In [9]:
import pandas as pd
from sklearn.model_selection import cross_val_score, LeaveOneOut
from sklearn.linear_model import LinearRegression, Ridge
from sklearn.tree import DecisionTreeRegressor
from sklearn.ensemble import RandomForestRegressor, GradientBoostingRegressor
from sklearn.svm import SVR
import joblib
import numpy as np

# Load the dataset from the Excel file
data = pd.read_excel('Flight Data - V1.xlsx')

# Specify the target column (the weight of the clay mass)
target_column = "Weight of Clay Mass"
if target_column not in data.columns:
    raise ValueError(f"Target column '{target_column}' not found in the dataset. Available columns: {data.columns.tolist()}")
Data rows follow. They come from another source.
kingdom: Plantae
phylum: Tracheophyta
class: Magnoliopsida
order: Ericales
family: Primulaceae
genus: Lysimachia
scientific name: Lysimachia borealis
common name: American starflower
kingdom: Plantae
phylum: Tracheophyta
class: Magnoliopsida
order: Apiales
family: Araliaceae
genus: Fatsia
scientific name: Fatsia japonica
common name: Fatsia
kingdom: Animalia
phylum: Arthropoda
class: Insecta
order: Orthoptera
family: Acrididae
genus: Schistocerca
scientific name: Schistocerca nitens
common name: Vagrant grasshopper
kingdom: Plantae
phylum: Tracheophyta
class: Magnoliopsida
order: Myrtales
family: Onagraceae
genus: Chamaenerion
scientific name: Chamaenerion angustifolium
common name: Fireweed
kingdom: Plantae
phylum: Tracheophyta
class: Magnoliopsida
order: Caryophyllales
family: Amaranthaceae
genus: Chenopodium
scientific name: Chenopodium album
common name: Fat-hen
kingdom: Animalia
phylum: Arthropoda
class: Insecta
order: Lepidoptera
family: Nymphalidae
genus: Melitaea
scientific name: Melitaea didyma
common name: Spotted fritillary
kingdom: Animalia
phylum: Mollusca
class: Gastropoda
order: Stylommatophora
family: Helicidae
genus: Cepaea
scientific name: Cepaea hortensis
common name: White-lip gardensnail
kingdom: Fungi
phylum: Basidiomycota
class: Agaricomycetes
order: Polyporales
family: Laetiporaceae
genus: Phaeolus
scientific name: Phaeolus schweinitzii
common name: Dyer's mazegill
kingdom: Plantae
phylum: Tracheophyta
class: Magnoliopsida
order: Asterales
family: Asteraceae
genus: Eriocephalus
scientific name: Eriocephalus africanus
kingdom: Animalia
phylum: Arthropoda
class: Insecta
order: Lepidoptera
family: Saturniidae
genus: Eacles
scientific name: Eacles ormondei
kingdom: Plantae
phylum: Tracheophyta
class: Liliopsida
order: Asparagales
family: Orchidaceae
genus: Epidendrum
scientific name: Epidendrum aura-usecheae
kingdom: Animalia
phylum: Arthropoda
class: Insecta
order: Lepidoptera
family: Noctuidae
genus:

# Define inputs (features) and output (target)
X = data.drop(columns=[target_column])
y = data[target_column]

# Define candidate regression models
models = {
    'Linear Regression': LinearRegression(),
    'Ridge Regression': Ridge(),
    'Decision Tree': DecisionTreeRegressor(random_state=42),
    'Random Forest': RandomForestRegressor(random_state=42),
    'Gradient Boosting': GradientBoostingRegressor(random_state=42),
    'SVR': SVR(),
}

# Use Leave-One-Out Cross Validation (LOOCV)
loo = LeaveOneOut()
cv_scores = {}

# Use negative mean squared error as our scoring metric
for name, model in models.items():
    scores = cross_val_score(model, X, y, cv=loo, scoring='neg_mean_squared_error')
    mean_score = np.mean(scores)
    cv_scores[name] = mean_score
    print(f"{name} LOOCV Negative MSE: {mean_score:.4f}")

# Determine the best model (highest negative MSE, i.e. closest to 0 is best)
best_model_name = max(cv_scores, key=cv_scores.get)
best_score = cv_scores[best_model_name]
print(f"\nBest Model: {best_model_name} with LOOCV Negative MSE: {best_score:.4f}")

# Retrain the best model on the entire dataset
best_model = models[best_model_name]
best_model.fit(X, y)

# Export the best model to a file using joblib
joblib.dump(best_model, 'best_regression_model.pkl')
print("\nBest model exported as 'best_regression_model.pkl'")


Linear Regression LOOCV Negative MSE: -104.8742
Ridge Regression LOOCV Negative MSE: -101.6232
Decision Tree LOOCV Negative MSE: -1213.6667
Random Forest LOOCV Negative MSE: -1651.0002
Gradient Boosting LOOCV Negative MSE: -1344.0436
SVR LOOCV Negative MSE: -2119.7269

Best Model: Ridge Regression with LOOCV Negative MSE: -101.6232

Best model exported as 'best_regression_model.pkl'